First, the schema could really stand to be cleaned up. This may not be obvious if you’re editing the thing in a straight text editor, but when you throw it into something like XMLSpy, you can see the issues. Things could be made simpler by better use of common base types that get extended. There are odd things like an empty, hanging element sequence in one of the types. Generally speaking, a good tidy-up might make it a lot easier to use, because…

Second, the documentation is super duper light. I think there are like 10 lines of documentation in the schema, tops, and there’s nothing outside the schema that explains it, either. Without going back and forth between the schema and the sample document, I’d have no idea what exactly was supposed to be where, what the format of things needed to be, etc.

Third, and admittedly this may be more pMachine-specific, there’s no notion of distinguishing between a “trackback” and a “pingback.” There’s only a “trackback” entity in the schema, so if your blog supports the notion of a “pingback,” you will lose the differentiation when you export.

Anyway, I planned on importing my blog into Subtext, so I set up a test site on my development machine, ran the export on my pMachine blog (through a utility I wrote; I’m going to do some fine-tuning and release it for all you stranded pMachine users) and did the import. This is where I started noticing the real shortcomings in BlogML proper. These fall into two categories:

Shortcoming 1: Links. If you’ve had a blog for any length of time, you’ve got posts that link to other posts.

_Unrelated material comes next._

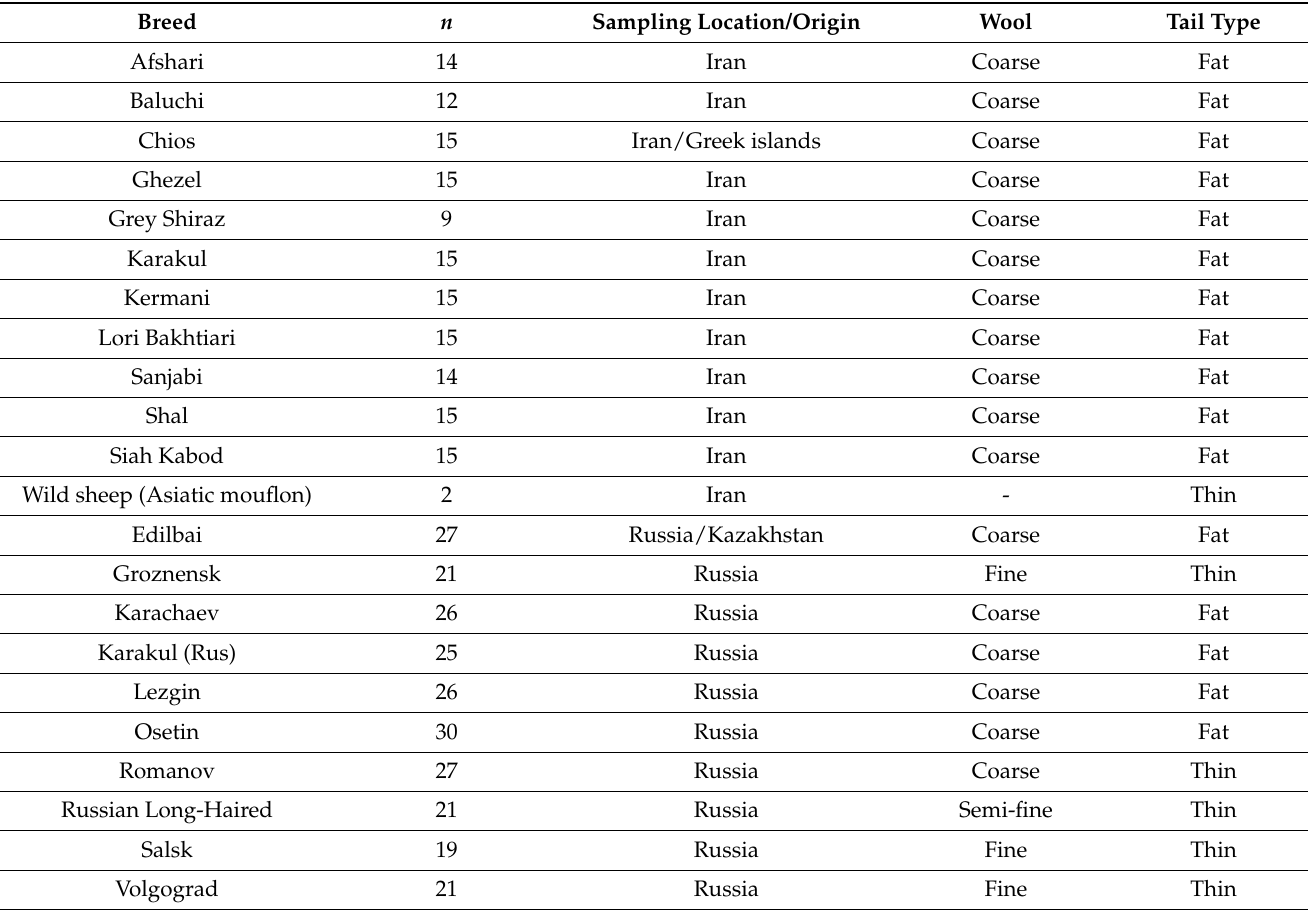
Table 1. Short description of the Iranian and Russian sheep populations used in this study. Breed n Sampling Location/Origin Wool Tail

That works great if your link format doesn’t change. If I’m moving from pMachine to Subtext, though, I don’t want to have to keep my old PHP blog around (hence “moving”), and, if possible, I’d like to have any intra-site links get updated. There doesn’t seem to be any notion in BlogML pre-defining a “new link mapping” (like being able to say “for this post here, its new link will be here”) so import engines will be able to convert content on the fly. There’s also no notion of a response from an import engine to be able to say “Here’s the old post ID, here’s the new one” so you can write your own redirection setup (which you will have to do, regardless of whether you update the links inside the posts).

I think there needs to be a little more with respect to link and post ID handling. BlogML might be great for defining the contents of a blog from an exported standpoint, but it doesn’t really help from an imported standpoint. Maybe offering a second schema for old-ID-to-new-ID mapping (or even old-ID-to-new-post-URL) that blog import engines could return when they finish importing… something to address the mapping issue. As it stands, I’m going to be doing some manual calculation and post-import work.

Shortcoming 2: Non-Text Content If you’ve got images or downloads or other non-text content on your blog posts, it’s most likely stored in some proprietary folder hierarchy for the blog engine you’re on… and if you’re moving, you won’t be having that hierarchy anymore, will you? That means you’ve got to not only move the text content, but the rest of the content into the new blog engine.

There is a notion of attachments in BlogML, but it’s not clear that solves the issue. You can apparently even embed “attachments” for each entry as a base64 encoded entity right in the BlogML. It’s unclear, however, how this attachment relates back to the entry and, further, unclear how the BlogML import will handle it. This could probably be remedied with some documentation, but like I said, there really isn’t any.

This sort of leaves you with one of two options: You can leave the non-text content where it is and leave the proprietary folder structure in place… or you can move the non-text content and process all of the links in all of your posts to point to the new location. One way is less work but also less clean; the other is cleaner but a lot of work. Lose-lose.

Anyway, the end result of my working with BlogML: I like the idea and I’ll be using it as a part of a fairly complex multi-step process to migrate off pMachine. That said, I think it’s got a long way to go for widespread use.